My daughter posted the following blog today (www.morethanalogo.blogspot.com) that I thought I’d share with you as there is a common theme that aligns with my blog site’s purpose.
Lately athletic shoe companies like Sketchers, Reebok, etc. have come out with a style of athletic/walking shoe they claim will become toned simply by walking around in their product. As I’ve often said, exercise requires effort and it’s disingenuous for these and any vendor to market to the public otherwise. There’s no such thing as the “7-Minute Ab Workout”, the ”3-Minute Bow Flex workout”, the 12-Exercises in “10-Minutes Workout” etc, etc that will sufficiently elevate your heart rate and provide the necessary training effect for overall good health. At best, these new fad shoes may assist in improving posture, but that's as far as it goes. That said, my wife owns a pair of these shoes and she loves the comfort they offer, but make no mistake, her good shape comes from riding her bike 100's of km's each week.
Most North Americans despise the very thought of regular exercise, so these vendors are marketing a short cut solution that appeals to the lazy nature inherent in most people. Don’t be surprised that you'll never look like their models they feature simply by wearing a pair of Sketchers. These models hit the gym, or participate in some other form of regular exercise to look as great as they do. We don’t call it a “Work-Out” for nothing. Good health requires work, and as the Nike ad above says, “The Ultimate Quick Fix ... These Shoes Work, If You Do”.
Enjoy the Ride …. Rob
Having just finished my afternoon run, I came across Nike's new ad for the Nike Trainer One, which read "This shoe works if you do." My first thought after reading it, "Brilliant!"
Today, BrandWeek wrote about this ad and its retaliation to the popular toning shoes introduced by companies like Sketchers and Reebok.
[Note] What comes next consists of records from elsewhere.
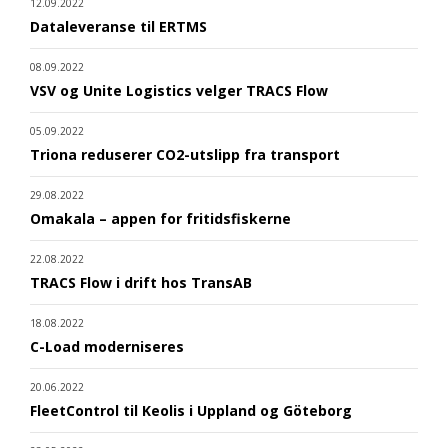
12.09.2022
Dataleveranse til ERTMS
08.09.2022
VSV og Unite Logistics velger TRACS Flow
05.09.2022
Triona reduserer CO2-utslipp fra transport
29.08.2022
Omakala – appen for fritidsfiskerne
22.08.2022
TRACS Flow i drift hos TransAB
18.08.2022
C-Load moderniseres
20.06.2022
FleetControl til Keolis i Uppland og Göteborg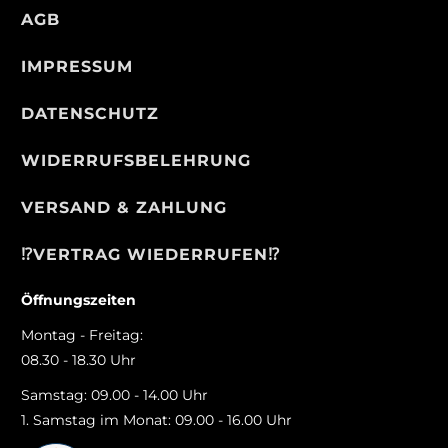
AGB
IMPRESSUM
DATENSCHUTZ
WIDERRUFSBELEHRUNG
VERSAND & ZAHLUNG
⁉️VERTRAG WIEDERRUFEN⁉️
Öffnungszeiten
Montag - Freitag:
08.30 - 18.30 Uhr
Samstag: 09.00 - 14.00 Uhr
1. Samstag im Monat: 09.00 - 16.00 Uhr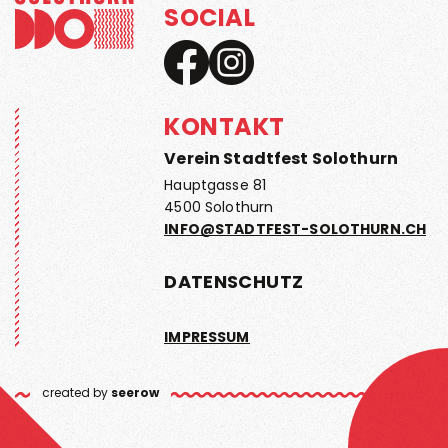
SOCIAL
KONTAKT
Verein Stadtfest Solothurn
Hauptgasse 81
4500 Solothurn
INFO@STADTFEST-SOLOTHURN.CH
DATENSCHUTZ
IMPRESSUM
created by
seerow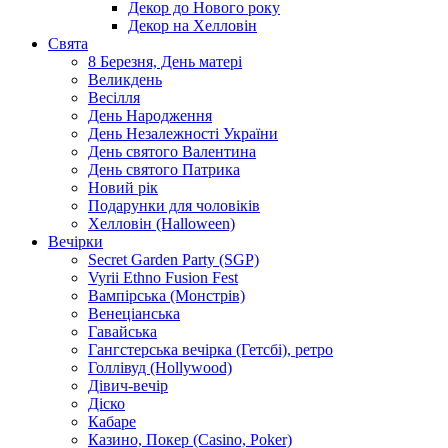
Декор до Нового року
Декор на Хелловін
Свята
8 Березня, День матері
Великдень
Весілля
День Народження
День Незалежності України
День святого Валентина
День святого Патрика
Новий рік
Подарунки для чоловіків
Хелловін (Halloween)
Вечірки
Secret Garden Party (SGP)
Vyrii Ethno Fusion Fest
Вампірська (Монстрів)
Венеціанська
Гавайська
Гангстерська вечірка (Гетсбі), ретро
Голлівуд (Hollywood)
Дівич-вечір
Діско
Кабаре
Казино, Покер (Casino, Poker)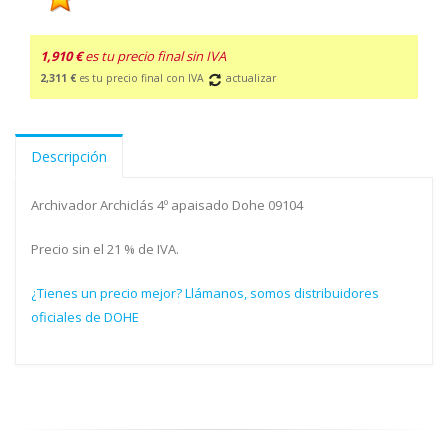
1,910 €
es tu precio final sin IVA
2,311 €
es tu precio final con IVA
actualizar
Descripción
Archivador Archiclás 4º apaisado Dohe 09104
Precio sin el 21 % de IVA.
¿Tienes un precio mejor? Llámanos, somos distribuidores
oficiales de DOHE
These toning shoes have generated considerable increases in revenue for these organizations, and the article suggests that Nike missed the boat and should have created a toning shoe to meet women's needs, and the ad was in defence of them not creating one of these shoes.
Well, I couldn't disagree with this more. Sure, maybe Nike missed the "opportunity" to create a toning shoe, but, if this is true, I would consider it a blessing in disguise. If Nike had created a toning shoe, an athletic shoe designed to make working out "easy", it would have gone against Nike's core brand philosophy of Authentic Athletic Performance. There is no authentic athletic performance in trying to get in shape without sweating.
Nike is about striving for excellence; being the best; going out there and Just Doing It! I mean look at this recent ad for the Write The Future campaign - there is nothing in this alluding to making athleticism easy:
It would be completely backwards for Nike to create an athletic shoe for people trying to avoid "Just Doing It".
However, the toning shoes make perfect sense for Reebok, who is repositioning itself as the sports brand that makes sport fun and approachable for everyone. But Nike is about being competitive, willing to go through the hurt and be the best. Walking around to tone doesn't fit the mold.
It's no wonder Nike is the market leader. In my mind, they are crystal clear on who they are, and they are willing to make the appropriate trade-offs to maintain their brand philosophy.
Just like the ad suggests, the quick fix is sticking to the fundamentals - in the case of branding, the fundamentals are your philosophy!